Ele conta que os empreendedores viriam ontem a Uberaba, mas um problema no voo adiou para hoje a reunião de negócios com o prefeito Anderson Adauto (PMDB) e o próprio Dutra. Se houver entendimento quanto à instalação do call center em Uberaba, a Casa deverá contribuir na elaboração de um projeto de lei concedendo-lhe incentivos fiscais, tais como isenção no recolhimento do Imposto Predial e Territorial Urbano, que será votado na sessão extra, que deverá ser realizada na terça-feira (20), pela manhã.
Para que a extra aconteça, porém, é preciso a convocação por parte do prefeito, seguida da publicação dando ciência de sua realização – isto com 48 horas de antecedência. As sessões desta natureza não são remuneradas, como lembra Dutra, acrescentando que se ela for mesmo concretizada, poderá contemplar algum outro projeto que contribua para limpar a pauta do ano. Neste rol não deverá ser inserida a proposição que dispõe sobre o enxugamento na verba de gabinete dos vereadores. O texto, que tramita na Casa desde quarta-feira, não veio à votação porque falta consenso entre os vereadores, já que parte não quer a redução dos atuais R$ 19.800 para cerca de R$14 mil. A medida se faz necessária para assegurar o funcionamento do Legislativo caso seja efetivado o aumento de 14 para 21 cadeiras a partir de 2013, defende.
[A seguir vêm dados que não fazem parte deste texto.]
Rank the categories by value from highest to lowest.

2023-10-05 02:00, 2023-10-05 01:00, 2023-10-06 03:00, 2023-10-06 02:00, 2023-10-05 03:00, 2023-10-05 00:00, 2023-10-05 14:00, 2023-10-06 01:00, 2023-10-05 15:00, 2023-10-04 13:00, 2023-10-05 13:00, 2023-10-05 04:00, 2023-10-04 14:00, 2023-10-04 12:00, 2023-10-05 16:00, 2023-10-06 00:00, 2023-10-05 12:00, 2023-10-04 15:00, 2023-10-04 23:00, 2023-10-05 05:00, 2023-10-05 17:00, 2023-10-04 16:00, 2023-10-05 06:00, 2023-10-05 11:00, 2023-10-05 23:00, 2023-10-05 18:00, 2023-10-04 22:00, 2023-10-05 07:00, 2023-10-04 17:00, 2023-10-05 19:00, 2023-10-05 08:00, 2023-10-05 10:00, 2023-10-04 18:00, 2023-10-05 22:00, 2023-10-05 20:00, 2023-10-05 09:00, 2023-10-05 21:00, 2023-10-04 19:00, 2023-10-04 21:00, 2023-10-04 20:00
Esta matéria já passou em primeiro turno pelo plenário, mas só será votada em segundo turno ante a aprovação dos cortes, como lembra Dutra.
“Espero que os vereadores amadureçam a ideia e tenham cada um as suas responsabilidades. Não importa quem será o próximo presidente da Mesa Diretora, mas importa como os recursos públicos serão gastos”, encerrou.